Mehr Tempo durch Automatisierung
Es geht nur mit Druck: Die Druckbranche verleiht der Verpackung, ob aus Folie oder Pappe, das richtige Aussehen. Der Verpackungsdruck bleibt der am stärksten wachsende Bereich in der Printmedienindustrie.
Der Appetit auf Tiefkühlpizza ist gewachsen: Etwa eine Milliarde werden jährlich in Deutschland verkauft. Wenn verpackte Lebensmittel heiß begehrt sind, freut dies auch die Hersteller von Druckmaschinen. Denn mit dem Pizza-Trend steigt zum Beispiel die Nachfrage nach Schachteln. In diesen Wachstumsmarkt ist der Druckmaschinenhersteller manroland Goss (2018 aus der Fusion von manroland web systems und Goss International entstanden) nun stärker eingetreten und will mit einem Verpackungsunternehmen, das bisher unter dem Projektnamen ROSA agiert, bis Ende 2021 eine komplett automatisierte Verpackungsdruckfabrik bauen. Das Herzstück der neuen Druckfabrik bildet die VARIOMAN c:line mit Rollenoffsettechnologie. Die Maschine bedruckt in einer Minute mehr als 2.500 Pizzaschachteln.

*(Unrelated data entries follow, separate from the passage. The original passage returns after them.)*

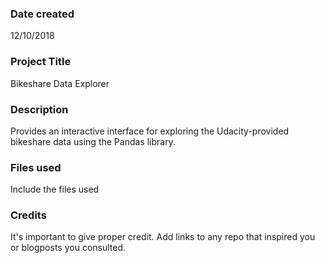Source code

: ### Date created
12/10/2018

### Project Title
Bikeshare Data Explorer

### Description
Provides an interactive interface for exploring the Udacity-provided bikeshare data using the Pandas library.

### Files used
Include the files used

### Credits
It's important to give proper credit. Add links to any repo that inspired you or blogposts you consulted.

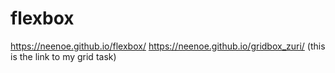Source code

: # flexbox
https://neenoe.github.io/flexbox/
https://neenoe.github.io/gridbox_zuri/ (this is the link to my grid task)
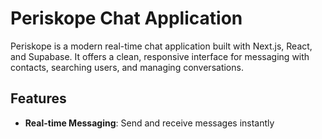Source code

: 
# Periskope Chat Application
Periskope is a modern real-time chat application built with Next.js, React, and Supabase. 
It offers a clean, responsive interface for messaging with contacts, searching users, and managing conversations.

## Features
- **Real-time Messaging**: Send and receive messages instantly
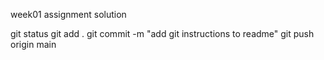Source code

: week01 assignment solution

git status
git add . 
git commit -m "add git instructions to readme"
git push origin main

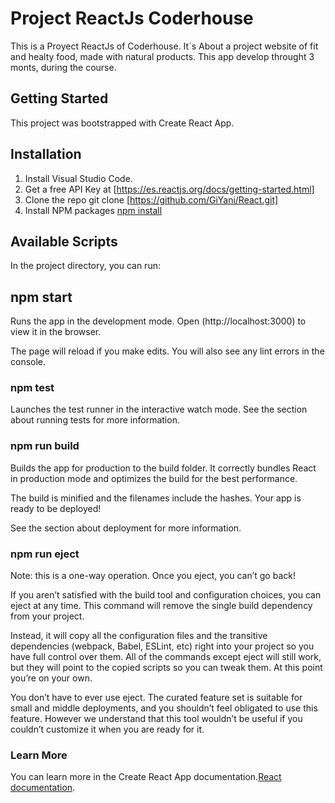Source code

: 
# Project ReactJs Coderhouse

This is a Proyect ReactJs of Coderhouse.
It´s About a project website of fit and healty food, made with natural products.
This app develop  throught 3 monts, during the course. 


## Getting Started
This project was bootstrapped with Create React App.

## Installation
1. Install Visual Studio Code.
2. Get a free API Key at [https://es.reactjs.org/docs/getting-started.html]
3. Clone the repo git clone [https://github.com/GiYani/React.git]
4. Install NPM packages [npm install](https://docs.npmjs.com/cli/v8/commands/npm-install)
## Available Scripts
In the project directory, you can run:

## npm start
Runs the app in the development mode.
Open (http://localhost:3000) to view it in the browser.

The page will reload if you make edits.
You will also see any lint errors in the console.

### npm test
Launches the test runner in the interactive watch mode.
See the section about running tests for more information.

### npm run build
Builds the app for production to the build folder.
It correctly bundles React in production mode and optimizes the build for the best performance.

The build is minified and the filenames include the hashes.
Your app is ready to be deployed!

See the section about deployment for more information.

### npm run eject
Note: this is a one-way operation. Once you eject, you can’t go back!

If you aren’t satisfied with the build tool and configuration choices, you can eject at any time. This command will remove the single build dependency from your project.

Instead, it will copy all the configuration files and the transitive dependencies (webpack, Babel, ESLint, etc) right into your project so you have full control over them. All of the commands except eject will still work, but they will point to the copied scripts so you can tweak them. At this point you’re on your own.

You don’t have to ever use eject. The curated feature set is suitable for small and middle deployments, and you shouldn’t feel obligated to use this feature. However we understand that this tool wouldn’t be useful if you couldn’t customize it when you are ready for it.

### Learn More
You can learn more in the Create React App documentation.[React documentation](https://reactjs.org/).




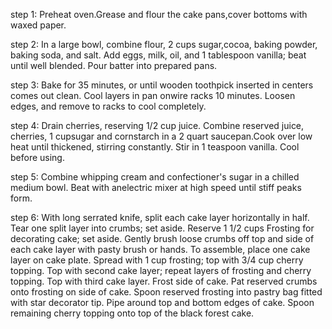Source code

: step 1:
      Preheat oven.Grease and flour the cake pans,cover bottoms with waxed paper.

step 2:
      In a large bowl, combine flour, 2 cups sugar,cocoa, baking powder, baking soda, and salt. Add eggs, milk, oil,
       and 1 tablespoon  vanilla; beat until well blended. Pour batter into prepared pans.

step 3:
      Bake for 35 minutes, or until wooden toothpick inserted in centers comes out  clean. Cool layers in pan onwire
      racks 10  minutes. Loosen edges, and remove to racks to cool completely.

step 4:
      Drain cherries, reserving 1/2 cup juice. Combine reserved juice, cherries, 1 cupsugar and cornstarch in a 2
      quart saucepan.Cook over low heat until thickened, stirring constantly. Stir in 1 teaspoon vanilla. Cool 
      before using.

step 5:
      Combine whipping cream and confectioner's  sugar in a chilled medium bowl. Beat with anelectric mixer at high 
      speed until stiff peaks form.

step 6:
     With long serrated knife, split each cake layer horizontally in half. Tear one split layer into crumbs; set 
     aside. Reserve 1 1/2 cups Frosting for decorating cake; set aside. Gently brush loose crumbs off top and side 
     of each cake layer with pasty brush or hands. To assemble, place one cake layer on cake plate. Spread with 1 
     cup frosting; top with 3/4 cup cherry topping. Top with second cake layer; repeat layers of frosting and cherry 
     topping. Top with third cake layer. Frost side of cake. Pat reserved crumbs onto frosting on side of cake. 
     Spoon reserved frosting into pastry bag fitted with star decorator tip. Pipe around top and bottom edges of 
     cake. Spoon remaining cherry topping onto top of the black forest 
     cake.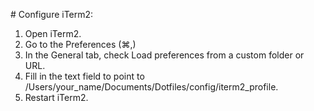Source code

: # Configure iTerm2:

1. Open iTerm2.
2. Go to the Preferences (⌘,)
3. In the General tab, check Load preferences from a custom folder or URL.
4. Fill in the text field to point to /Users/your_name/Documents/Dotfiles/config/iterm2_profile.
5. Restart iTerm2.
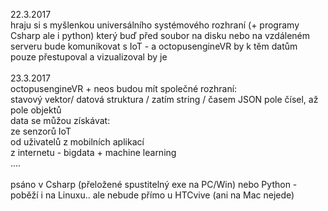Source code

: 
22.3.2017<br />
hraju si s myšlenkou universálního systémového rozhraní (+ programy Csharp ale i python) který buď před soubor na disku nebo na vzdáleném serveru bude komunikovat s IoT - a octopusengineVR by k těm datům pouze přestupoval a vizualizoval by je 
<br /><br />
23.3.2017<br />
octopusengineVR + neos budou mít společné rozhraní:<br />
stavový vektor/ datová struktura / zatím string / časem JSON pole čísel, až pole objektů<br />
data se můžou získávat:<br />
ze senzorů IoT<br />
od uživatelů z mobilních aplikací<br />
z internetu - bigdata + machine learning<br />
....<br />
<br />
psáno v Csharp (přeložené spustitelný exe na PC/Win) nebo Python - poběží i na Linuxu.. ale nebude přímo u HTCvive (ani na Mac nejede)<br /><br />
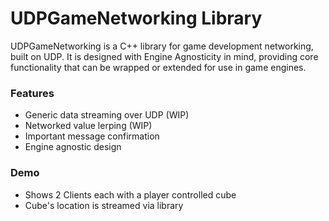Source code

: # UDPGameNetworking Library
UDPGameNetworking is a C++ library for game development networking, built on UDP. It is designed with Engine Agnosticity in mind, providing core functionality
that can be wrapped or extended for use in game engines.

### Features
- Generic data streaming over UDP (WIP)
- Networked value lerping (WIP)
- Important message confirmation
- Engine agnostic design

### Demo
- Shows 2 Clients each with a player controlled cube
- Cube's location is streamed via library
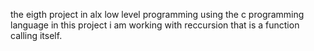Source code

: the eigth project in alx low level programming using the c programming language in this project i am working with reccursion that is a function calling itself.
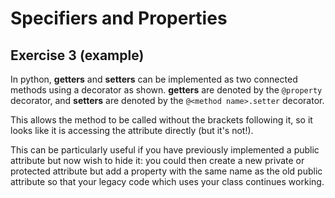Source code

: # Specifiers and Properties

## Exercise 3 (example)

In python, **getters** and **setters** can be implemented as two connected methods using a decorator as shown.
**getters** are denoted by the `@property` decorator, and **setters** are denoted by the `@<method name>.setter` decorator.

This allows the method to be called without the brackets following it, so it looks like it is accessing the attribute directly (but it's not!).

This can be particularly useful if you have previously implemented a public attribute but now wish to hide it: you could then create a new private or protected attribute but add a property with the same name as the old public attribute so that your legacy code which uses your class continues working.
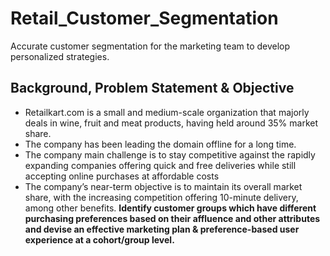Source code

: # Retail_Customer_Segmentation
Accurate customer segmentation for the marketing team to develop personalized strategies. 
## Background, Problem Statement & Objective
- Retailkart.com is a small and medium-scale organization that majorly deals in wine, fruit and meat products, having held around 35% market share. 
- The company has been leading the domain offline for a long time.
- The company main challenge is to stay competitive against the rapidly expanding companies offering quick and free deliveries while still accepting online purchases at affordable costs
- The company’s near-term objective is to maintain its overall market share, with the increasing competition offering 10-minute delivery, among other benefits.
**Identify customer groups which have different purchasing preferences based on their affluence and other attributes and devise an effective marketing plan & preference-based user experience at a cohort/group level.**
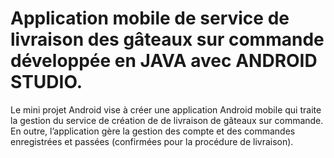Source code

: # Application mobile de service de livraison des gâteaux sur commande développée en JAVA avec ANDROID STUDIO.

Le mini projet Android vise à créer une application Android mobile qui traite
la gestion du service de création de de livraison de gâteaux sur commande. En outre,
l’application gère la gestion des compte et des commandes enregistrées et passées
(confirmées pour la procédure de livraison).
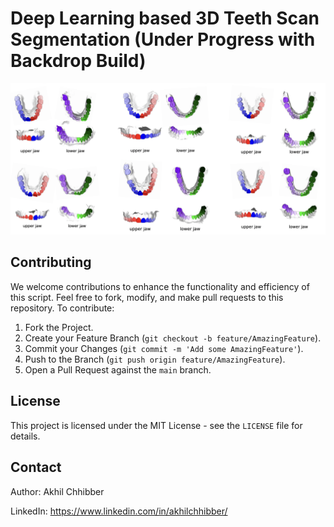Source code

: # Deep Learning based 3D Teeth Scan Segmentation (Under Progress with Backdrop Build)
<p align="center">
  <img src="https://github.com/akhilchibber/3D-Teeth-Scan-Segmentation/blob/main/3D-Teeth-Scan-Segmentation.png?raw=true" alt="earthml Logo">
</p>

## Contributing
We welcome contributions to enhance the functionality and efficiency of this script. Feel free to fork, modify, and make pull requests to this repository. To contribute:

1. Fork the Project.
2. Create your Feature Branch (`git checkout -b feature/AmazingFeature`).
3. Commit your Changes (`git commit -m 'Add some AmazingFeature'`).
4. Push to the Branch (`git push origin feature/AmazingFeature`).
5. Open a Pull Request against the `main` branch.
   
## License

This project is licensed under the MIT License - see the `LICENSE` file for details.

## Contact

Author: Akhil Chhibber

LinkedIn: https://www.linkedin.com/in/akhilchhibber/
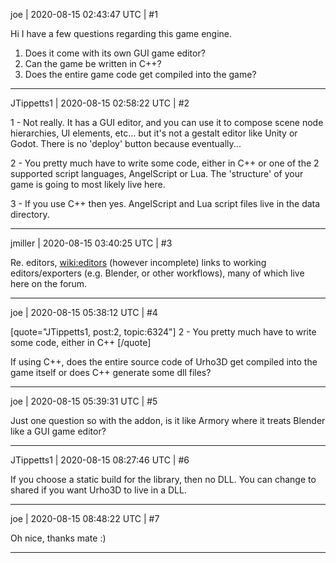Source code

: joe | 2020-08-15 02:43:47 UTC | #1

Hi I have a few questions regarding this game engine.

1. Does it come with its own GUI game editor?
2. Can the game be written in C++?
3. Does the entire game code get compiled into the game?

-------------------------

JTippetts1 | 2020-08-15 02:58:22 UTC | #2

1 - Not really. It has a GUI editor, and you can use it to compose scene node hierarchies, UI elements, etc... but it's not a gestalt editor like Unity or Godot. There is no 'deploy' button because eventually...

2 - You pretty much have to write some code, either in C++ or one of the 2 supported script languages, AngelScript or Lua. The 'structure' of your game is going to most likely live here.

3 - If you use C++ then yes. AngelScript and Lua script files live in the data directory.

-------------------------

jmiller | 2020-08-15 03:40:25 UTC | #3

Re. editors, [wiki:editors](https://github.com/urho3d/Urho3D/wiki#editors) (however incomplete) links to working editors/exporters (e.g. Blender, or other workflows), many of which live here on the forum.

-------------------------

joe | 2020-08-15 05:38:12 UTC | #4

[quote="JTippetts1, post:2, topic:6324"]
2 - You pretty much have to write some code, either in C++
[/quote]

If using C++, does the entire source code of Urho3D get compiled into the game itself or does C++ generate some dll files?

-------------------------

joe | 2020-08-15 05:39:31 UTC | #5

Just one question so with the addon, is it like Armory where it treats Blender like a GUI game editor?

-------------------------

JTippetts1 | 2020-08-15 08:27:46 UTC | #6

If you choose a static build for the library, then no DLL. You can change to shared if you want Urho3D to live in a DLL.

-------------------------

joe | 2020-08-15 08:48:22 UTC | #7

Oh nice, thanks  mate :)

-------------------------

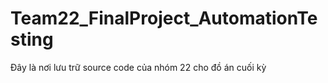 # Team22_FinalProject_AutomationTesting
Đây là nơi lưu trữ source code của nhóm 22 cho đồ án cuối kỳ

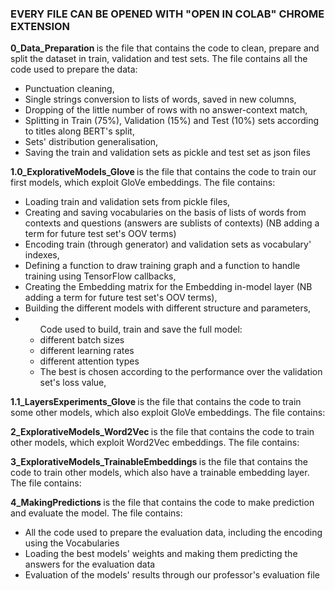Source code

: <h3> EVERY FILE CAN BE OPENED WITH "OPEN IN COLAB" CHROME EXTENSION </h3>

<b> 0_Data_Preparation </b> is the file that contains the code to clean, prepare and split the dataset in train, validation and test sets.
The file contains all the code used to prepare the data: 
<ul>
  <li> Punctuation cleaning, </li>
  <li> Single strings conversion to lists of words, saved in new columns, </li>
  <li> Dropping of the little number of rows with no answer-context match, </li>
  <li> Splitting in Train (75%), Validation (15%) and Test (10%) sets according to titles along BERT's split, </li>
  <li> Sets' distribution generalisation, </li>
  <li> Saving the train and validation sets as pickle and test set as json files </li>
</ul>

<b> 1.0_ExplorativeModels_Glove </b> is the file that contains the code to train our first models, which exploit GloVe embeddings.
The file contains: 
<ul>
  <li> Loading train and validation sets from pickle files, </li>
  <li> Creating and saving vocabularies on the basis of lists of words from contexts and questions (answers are sublists of contexts) (NB adding a term for future test set's OOV terms) </li>
  <li> Encoding train (through generator) and validation sets as vocabulary' indexes, </li>
  <li> Defining a function to draw training graph and a function to handle training using TensorFlow callbacks, </li>
  <li> Creating the Embedding matrix for the Embedding in-model layer (NB adding a term for future test set's OOV terms),</li>
  <li> Building the different models with different structure and parameters, </li>
  <li> <ul> Code used to build, train and save the full model:
        <li> different batch sizes </li>
        <li> different learning rates </li>
        <li> different attention types </li>
        <li> The best is chosen according to the performance over the validation set's loss value, </li>
      </ul>
  </li>
</ul>

<b> 1.1_LayersExperiments_Glove </b> is the file that contains the code to train some other models, which also exploit GloVe embeddings.
The file contains: 
<ul>
  
</ul>

<b> 2_ExplorativeModels_Word2Vec </b> is the file that contains the code to train other models, which exploit Word2Vec embeddings.
The file contains: 
<ul>
  
</ul>

<b> 3_ExplorativeModels_TrainableEmbeddings </b> is the file that contains the code to train other models, which also have a trainable embedding layer.
The file contains: 
<ul>
  
</ul>

<b> 4_MakingPredictions </b> is the file that contains the code to make prediction and evaluate the model.
The file contains: 
<ul>
  <li>All the code used to prepare the evaluation data, including the encoding using the Vocabularies</li>
  <li> Loading the best models' weights and making them predicting the answers for the evaluation data</li>
  <li> Evaluation of the models' results through our professor's evaluation file</li>
</ul>
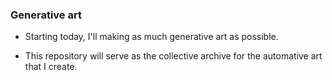 ### Generative art

- Starting today, I'll making as much generative art as possible.

- This repository will serve as the collective archive for the automative art that I create.
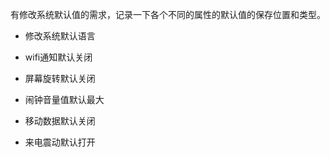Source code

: 有修改系统默认值的需求，记录一下各个不同的属性的默认值的保存位置和类型。
* 修改系统默认语言

* wifi通知默认关闭

* 屏幕旋转默认关闭

* 闹钟音量值默认最大

* 移动数据默认关闭

* 来电震动默认打开
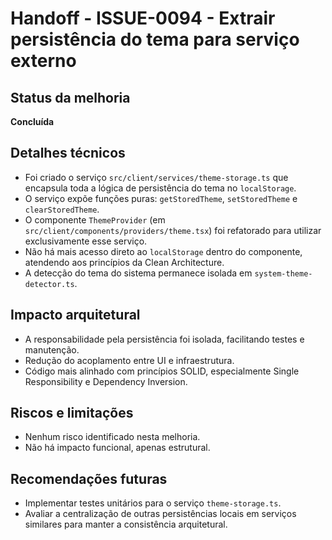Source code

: # Handoff - ISSUE-0094 - Extrair persistência do tema para serviço externo

## Status da melhoria
**Concluída**

## Detalhes técnicos

- Foi criado o serviço `src/client/services/theme-storage.ts` que encapsula toda a lógica de persistência do tema no `localStorage`.
- O serviço expõe funções puras: `getStoredTheme`, `setStoredTheme` e `clearStoredTheme`.
- O componente `ThemeProvider` (em `src/client/components/providers/theme.tsx`) foi refatorado para utilizar exclusivamente esse serviço.
- Não há mais acesso direto ao `localStorage` dentro do componente, atendendo aos princípios da Clean Architecture.
- A detecção do tema do sistema permanece isolada em `system-theme-detector.ts`.

## Impacto arquitetural

- A responsabilidade pela persistência foi isolada, facilitando testes e manutenção.
- Redução do acoplamento entre UI e infraestrutura.
- Código mais alinhado com princípios SOLID, especialmente Single Responsibility e Dependency Inversion.

## Riscos e limitações

- Nenhum risco identificado nesta melhoria.
- Não há impacto funcional, apenas estrutural.

## Recomendações futuras

- Implementar testes unitários para o serviço `theme-storage.ts`.
- Avaliar a centralização de outras persistências locais em serviços similares para manter a consistência arquitetural.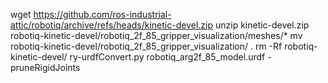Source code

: wget https://github.com/ros-industrial-attic/robotiq/archive/refs/heads/kinetic-devel.zip
unzip kinetic-devel.zip robotiq-kinetic-devel/robotiq_2f_85_gripper_visualization/meshes/*
mv robotiq-kinetic-devel/robotiq_2f_85_gripper_visualization/ .
rm -Rf robotiq-kinetic-devel/
ry-urdfConvert.py robotiq_arg2f_85_model.urdf -pruneRigidJoints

Hohe Nachfrage nach Verpackungen
Auch andere Maschinenbauer profitieren vom Verpackungsboom, der aufgrund der hohen Konsumgüternachfrage bereits vor der Pandemie allgegenwärtig war. Auf der einen Seite gibt es seit der Corona-Krise wieder mehr Bedarf für große Druckauflagen – etwa für Hamstervorräte im Lebensmittelbereich – und auf der anderen Seite greifen die Druckmaschinenhersteller die Trends im Verpackungsdruck auf: immer kleinere Losgrößen, mehr individuelle Verpackungsvarianten und anspruchsvollere Veredelungen zum Beispiel durch Sonderfarben oder Effekte. Die Verpackungsfirmen und Markenartikler wollen die Verbraucher am Point of Sale im stationären Handel, aber auch im Onlinehandel optisch ansprechen. Das geht nur mit dem richtigen (Auf-)Druck. Der Verbraucher und damit indirekt der Kunde der Druckmaschinenhersteller wünscht zudem Schnelligkeit und Nachhaltigkeit zugleich: Er will auf das Produkt nicht lange warten und beim Einkauf möglichst ökologisch handeln. Kurzum: die Produktionsgeschwindigkeit allein ist nicht mehr ausschlaggebend für eine gewinnbringende Produktion.
Komplexe Anforderungen
Die Komplexität der Anforderungen ist für die Verpackungsdruckbranche insbesondere mit der Corona-Pandemie eine wirtschaftliche Herausforderung geworden, unter anderem durch die Verknappung von Rohstoffen und Kostensteigerungen in allen Bereichen. Eine Prognose für das laufende Jahr wagen die Verbände noch nicht. Die Verpackungsdrucker sind allerdings „widerstandsfähig gegen den Abschwung der Wirtschaft“, sagt die Heidelberger Druckmaschinen AG, einer der weltweit größten Lieferanten für Verpackungsdrucker. Der große Player am Markt zeigt sich optimistisch. Die Nachfrage nach Drucksystemen, besonders in asiatischen Kernmärkten, bewegt sich trotz der Pandemie in etwa wieder auf Vorkrisenniveau. Die Hälfte des Umsatzes haben die Heidelberger im Geschäftsjahr 2019/2020 mit Bogenoffsetdruckmaschinen gemacht.
Druckverfahren
So unterschiedlich die Konsumgüter und mit ihr die Verpackungen ausfallen, so unterschiedlich sind die Materialien, die der Verpackungsdruck gestaltet. Es wird auf Papier, Karton, Blech oder Plastik und Folie gedruckt. Dabei kommen die unterschiedlichen Druckverfahren zum Einsatz.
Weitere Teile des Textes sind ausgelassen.